Deducing from the above discussion, young generation of employees is more beneficial to the employees as compared to their shortfalls. They are important especially to those companies which foresee a future progress. The discussed character of ambitiousness could be measured and evaluated both in the interim period and in the long run. Since the perceived trait of old age employees on rigidity is real, it is better to set a standard to the proportions of younger workers to be employed (Wilkinson et al., 2016). 

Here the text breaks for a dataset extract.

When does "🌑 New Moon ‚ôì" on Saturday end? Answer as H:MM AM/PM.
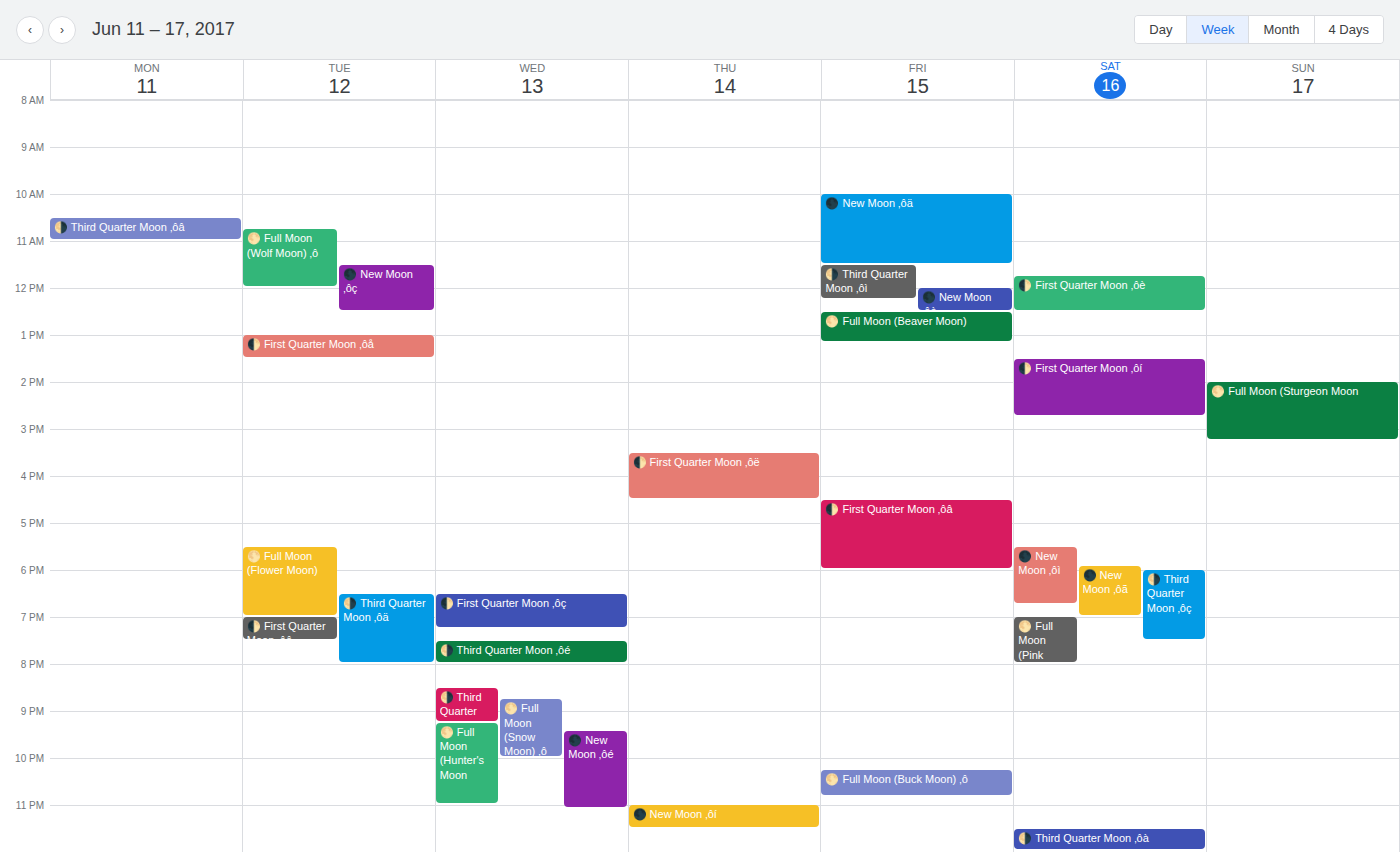
6:45 PMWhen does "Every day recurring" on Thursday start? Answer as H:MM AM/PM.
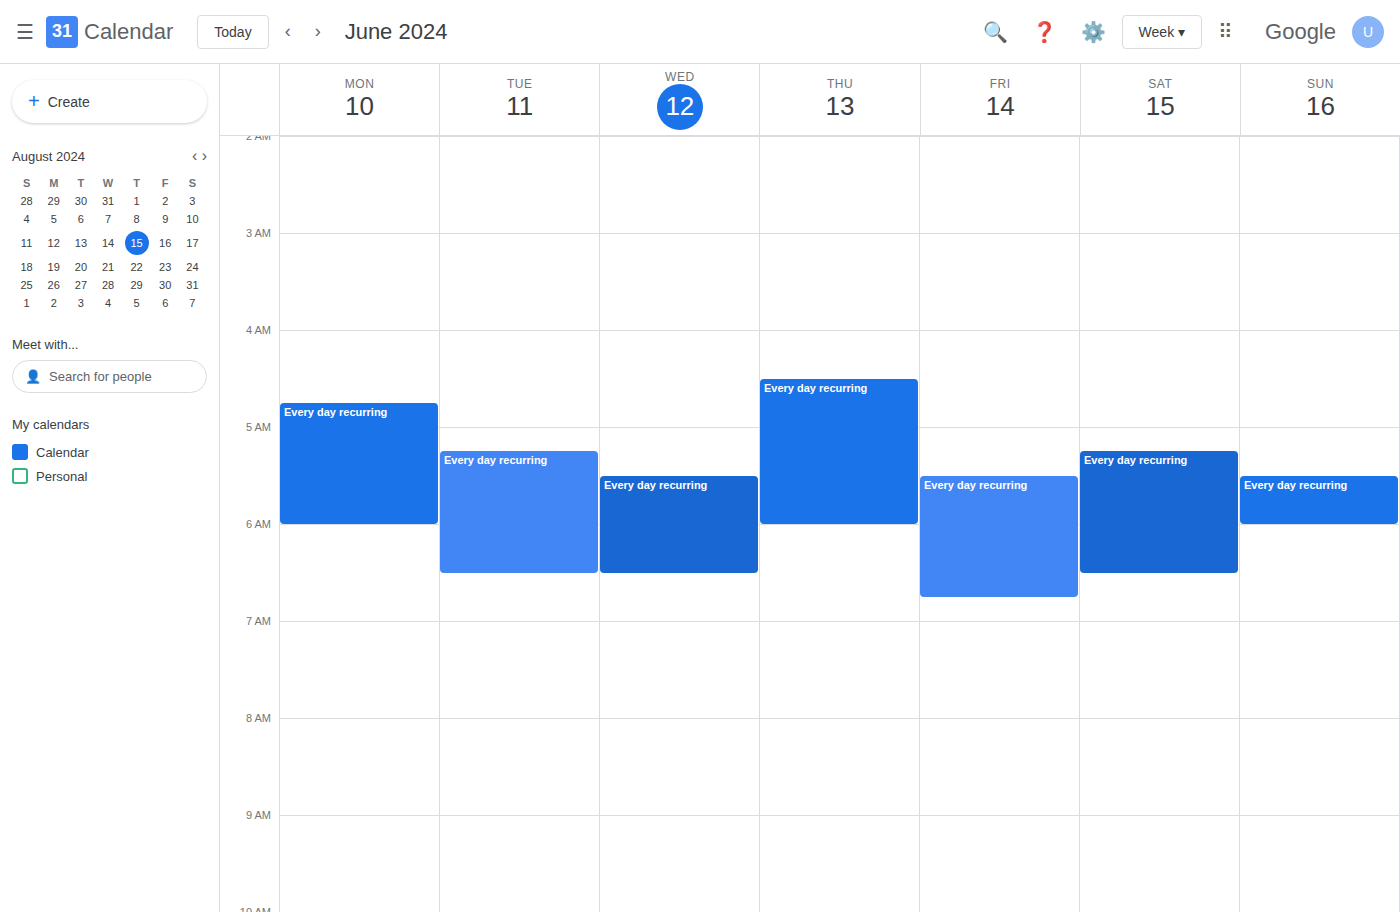
4:30 AM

The older generations despite their sluggard nature poses some qualities that are more beneficial to the life of the organization. They are more experienced and tolerant to an adverse situation requiring critical decision to be made, a recipe for business success. With all these vital and paramount qualities of the two age generations, it is my recommendation that the firm should strike a balance between the number of old and young managers reserving those positions that require quicker decisions. For example, since the younger generations are tech savvy, it's more advisable to assign them in fields such as the department of communication taking advantage of the older employee’s long time experience in decision-making to efficiently run the backbone of the firm like the production unit (Fang, Chiu & Wang, 2011).

The ultimate goal of undertaking such an informed opinion of my consult is in a bid to balance through taking into account the advantages of both the older and the younger generation to interplay in an organization set up to maximize revenue and output. As your consultant, you are free to ask any question of me and will always be at your service at my contact sources.